I am a current housewife and drain on society, and former engineer, from Michigan. My interests include feminism, fat acceptance, and food-related issues.

I weigh 178 pounds at 5’7″, which puts me at an “overweight” BMI of 27.9. Just in case you’re thinking “but you’re not that fat,” keep in mind that not even having a “normal” BMI exempts girls from constant pressure to diet, starting practically at birth. I was no different, and I believe that the only thing I gained from all that obsession with food was a bunch more weight than I would have otherwise over the years, not to mention a tendency toward disordered eating.

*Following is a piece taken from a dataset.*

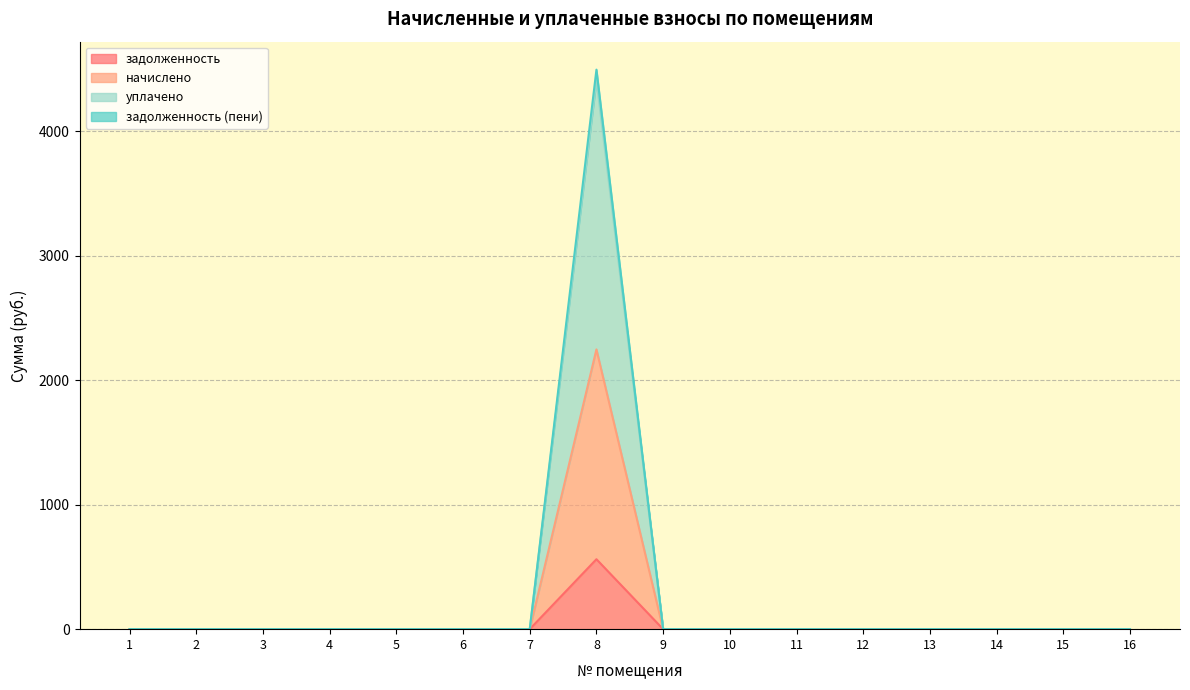

Is the value of уплачено at 2 greater than the value of задолженность at 4?

No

Furthermore, as a person classified as “overweight,” I am the face of all those news stories you keep reading about people who are likely to drop dead tomorrow after draining millions of dollars of your own personal insurance premiums. MWAAAHAHAHAHA!!

Feel free to contact me at spacedcowgirl at gmail dot com if you like!


6 Responses to “About”

  1. Katy St. Clair Says:

    hiya… love what you have to say about my story and my broadcast. I could say a lot more, but I wanted to say that. -katy

  2. Katy,

    Wow–thank you so much for commenting here! As I said, I thought you told your story beautifully, especially in the radio broadcast. Thanks again for your kind words!!

  3. Deeleigh Says:

    Hi! Thanks for dropping by my blog. Your posts are great (and I used to go on and on about the same stuff). I also find it really frustrating when people involved in size acceptance can’t understand what the shift in attitude between HAES and the weight loss mindset means, and how flexible HAES can be.

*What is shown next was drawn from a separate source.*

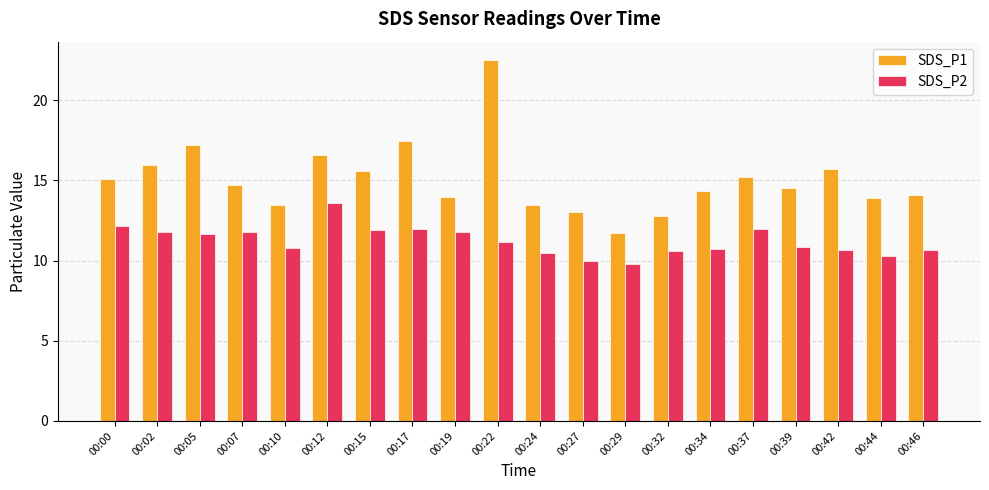

At which label does SDS_P1 first exceed 14?

00:00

    And then there’s the division between public and private issues. Changing habits in ways that might cause weight loss doesn’t necessitate a size-acceptance flounce and a switch to diet blogging. What’s that about? Trying to establish cred with the other dieters? It’s not as if people involved in size acceptance never lose weight. We just don’t think it’s something to focus on, let alone brag about or obsess over.

  4. Thanks, Deeleigh! I think your attitude is really good. I consider weight loss in general to be a highly individual and private matter. I could start a diet blog and post “what worked for me” and my food logs and all that crap (I would never, but just for example) but the problem is that we are all so different that I consider that information to be useless anyway insofar as I presume to apply it to anyone other than myself, and it so often goes far beyond the harm of “useless” to actively damaging as people start to make assumptions about others based on their body size, and collude to develop unhealthy, obsessive habits. That’s why I think diet blogging and online weight loss communities are almost never a good idea, though obviously it’s a popular thing to do and I can’t stop anyone from doing it.

    Anyway, whether or not a person has individually experienced weight loss definitely doesn’t change the need, IMO, to be skeptical about obesity “science” or first and foremost the need to be vigilant that fat people are not treated as second-class citizens regardless of their personal weight loss history, habits, etc. My personal experience doesn’t change my underlying FA values or belief in the need to take obesity hysteria with a grain of salt.

  5. Cool. I’ll be reading your blog from now on.

    1. Thanks! I’ll check yours out too.